Хорошая ли я дочь? Наверное, не очень. Родители живут в Харькове, материально помогаю, конечно. А вот общения не хватает. У родителей моих сейчас очень трудное время: у моего младшего брата двое детей, которые остались без матери. Все заботы о воспитании внуков легли на плечи моей мамы, и ей сегодня многого нельзя. Нельзя болеть и опускать плечи. Непросто всё, очень непросто.

Популярность моя меня не раздражает, я спокойно хожу по улицам. Фотографы и автографы – это часть актёрской профессии. Иди в бухгалтеры, сиди в офисе, и никто тебя не будет фотографировать. Не понимаю актёрского лукавства, когда начинают жаловаться, что они устали от внимания людей. Врут.
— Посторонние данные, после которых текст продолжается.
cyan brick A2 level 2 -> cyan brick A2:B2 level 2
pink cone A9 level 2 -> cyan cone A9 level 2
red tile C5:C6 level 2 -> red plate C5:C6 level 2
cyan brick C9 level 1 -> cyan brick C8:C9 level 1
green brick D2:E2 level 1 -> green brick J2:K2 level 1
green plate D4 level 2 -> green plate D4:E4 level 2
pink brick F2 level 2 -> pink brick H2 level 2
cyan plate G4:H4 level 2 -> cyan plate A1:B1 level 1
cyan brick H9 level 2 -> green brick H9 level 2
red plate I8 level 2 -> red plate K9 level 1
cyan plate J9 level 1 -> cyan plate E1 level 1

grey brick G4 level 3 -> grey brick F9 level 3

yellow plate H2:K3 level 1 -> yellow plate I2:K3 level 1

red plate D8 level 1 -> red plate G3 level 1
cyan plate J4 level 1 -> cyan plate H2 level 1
Думаю, что нигде, кроме России, жить не смогу. Если меня спросят: куда ты, Лена, хочешь съездить, в Австралию или на Камчатку, то выберу Камчатку. Там такая мощь, такая дикая природа. И всё без людей, и до безобразия много медведей. Душа там лечится.

Чего от жизни хочу? Во-первых, хочу, чтобы мой сын нашёл себя. Появилась возможность отправить его в Америку, в колледж, где за год можно будет пройтись по всем профессиям кино. Слава тебе Господи, от режиссуры он отказался, теперь ему нравится профессия художника кино. Пусть ищет и пробует. Дерзает.

Найти своего режиссёра, который бы поставил на меня хороший спектакль. Сценариста хорошего встретить хочу, который бы написал на меня хороший сценарий для фильма.

Если доведётся встретиться с Богом? Я однажды после наркоза улетала в трубу, ощущения, как на Камчатке. Это безумное блаженство света и звука. Потом очень яркий свет, который не режет тебе глаза, и я видела дядечку с белыми волосами, спокойный такой. Я ничего ему не говорила. А он мне сказал: «Возвращайся обратно, тебе ещё сына нужно поднять». Я и вернулась. Сказать мне ему нечего, он и так всё знает.

Досье

Елена Яковлева – народная артистка России. Входит в число самых популярных отечественных актрис. Снялась более чем в 70 фильмах, среди которых «Интердевочка», сериал «Каменская», «Анкор, ещё анкор!». Обладательница национальных кинопремий «Ника» и «Золотой орёл».

Замужем за актёром Валерием Шальных.

Александр Ярошенко

 

Рубрика отражает субъективную позицию автора и не является продукцией информационного агентства «Амур.инфо».